During the visit to London, Mrs May and Ms Szydlo discussed Brexit and defence co-operation over a working lunch, while senior ministers, including Foreign Secretary Boris Johnson and Chancellor Philip Hammond, met their counterparts at Lancaster House.

The leaders and ministers then held formal talks in the Cabinet Room at 10 Downing Street on issues ranging from trade and scientific co-operation to concerns about Moscow's military actions in Ukraine and Syria.

'Shared history'

Mrs May said she was determined that Brexit would not stand in the way of stronger economic and cultural ties between the two countries, announcing a series of joint initiatives on enterprise, innovation and cyber security and the ambition of a first-ever bilateral defence treaty between the two nations.

Mrs May provided more details of the deployment next Spring of around 150 troops from the Light Dragoons, along with a number of armoured vehicles, to Orzysz in north-east Poland, close to the border with Kaliningrad, which houses Russia's Baltic fleet.
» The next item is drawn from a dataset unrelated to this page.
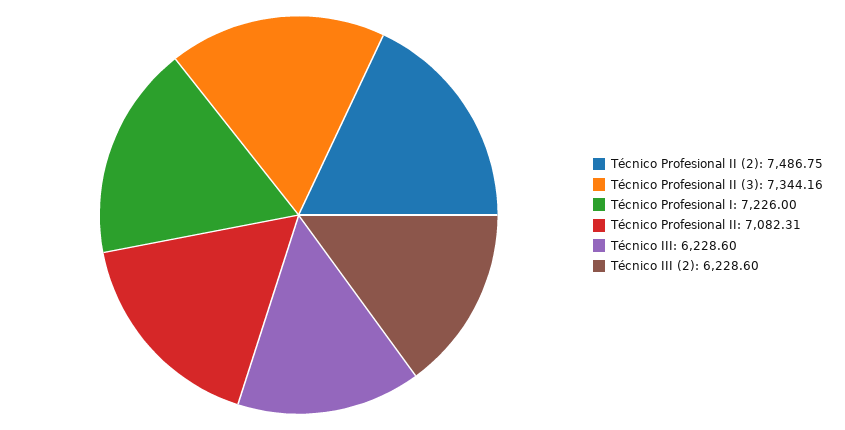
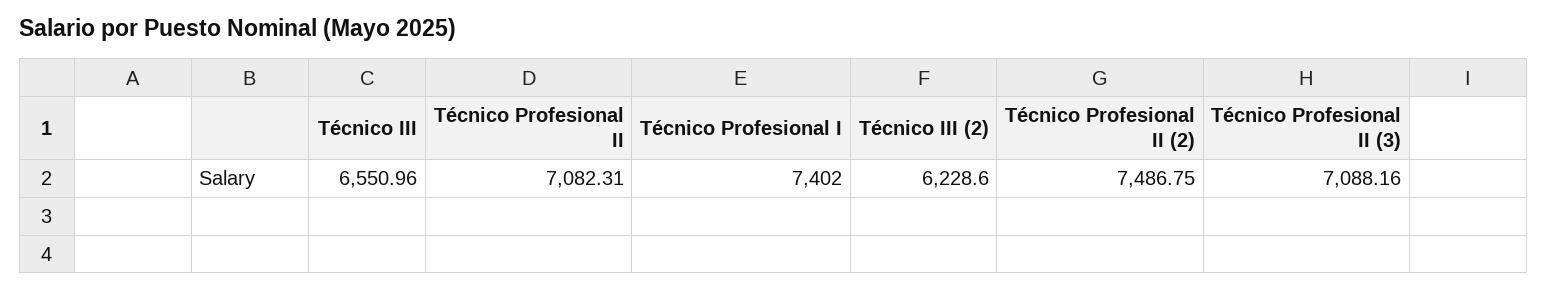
Técnico Profesional II (3): 7344.16 -> 7088.16
Técnico Profesional I: 7226 -> 7402
Técnico III: 6228.6 -> 6550.96

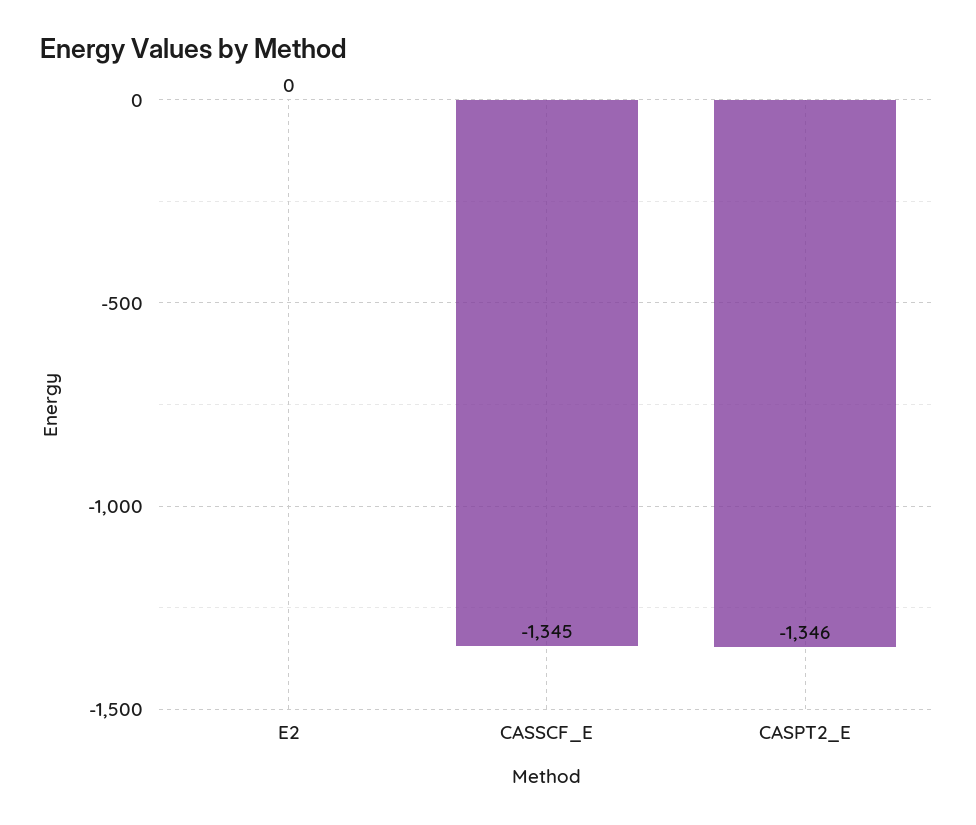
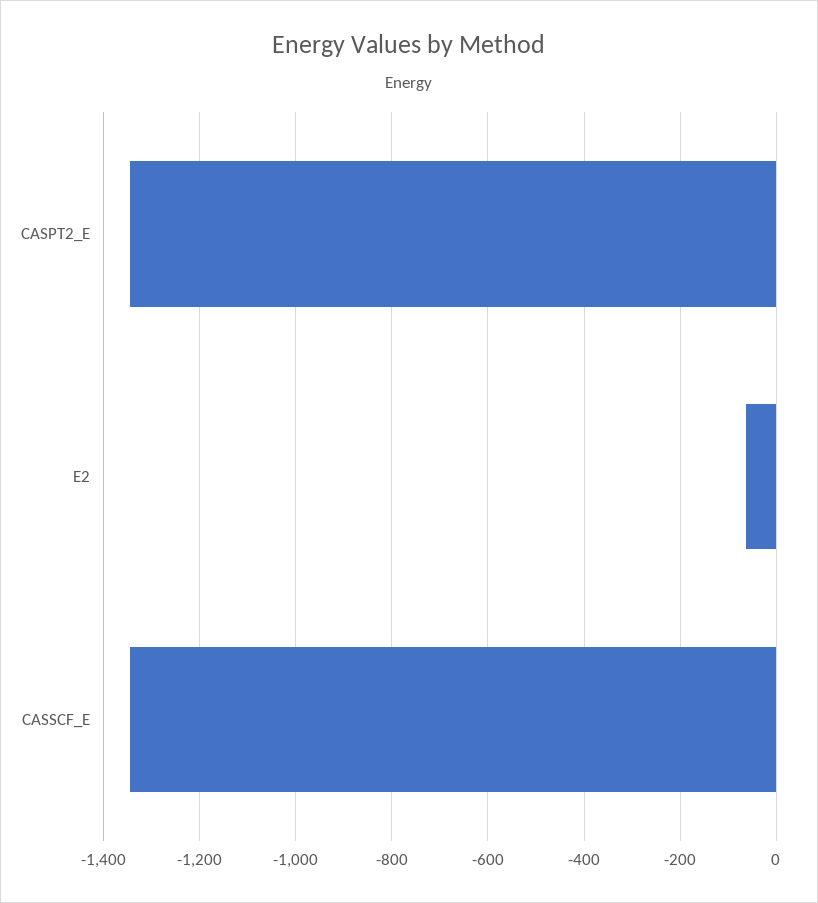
E2: 0 -> -60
The move, she said, was a response to Russian aggression on the "eastern flank of Europe".

Mrs May said: "Our ties with Poland are rooted deeply in our shared history. We will never forget the Polish pilots who braved the skies alongside us during World War Two, standing up for freedom and democracy in Europe, nor the valuable contribution made by so many Poles in our country today.

"I am determined that Brexit will not weaken our relationship with Poland - rather it will serve as a catalyst to strengthen it."


Mrs May added that the summit "marks the start of a new chapter in our relations and we will work even more closely together to ensure the security and prosperity of our nations in the years ahead".

"Today's meeting puts beyond doubt the common ground we share, the importance we attach to our bilateral relationship and the benefits it brings. We share a clear commitment to take our co-operation to the next level and to firmly establish the UK and Poland as resolute and strategic allies in Europe."

Mrs May has promised to trigger Article 50 of the Lisbon Treaty, which starts the legal process for Brexit, by the end of March.

Formal negotiations cannot begin until then, but the UK prime minister is holding informal discussions with other EU leaders to find out their views.

Ms Szydlo said the Brexit process would be "interesting" and negotiations must take place in a spirit of "mutual trust".

Warsaw has raised concerns about the abuse of Poles in the UK following the Brexit referendum, with a rise in incidents of alleged hate crimes. Ms Szydlo said the incidents that occurred were "very sad" and thanked the UK authorities for their "quick reaction"

"We continue working together in order to make sure that the Polish community is safe," she added.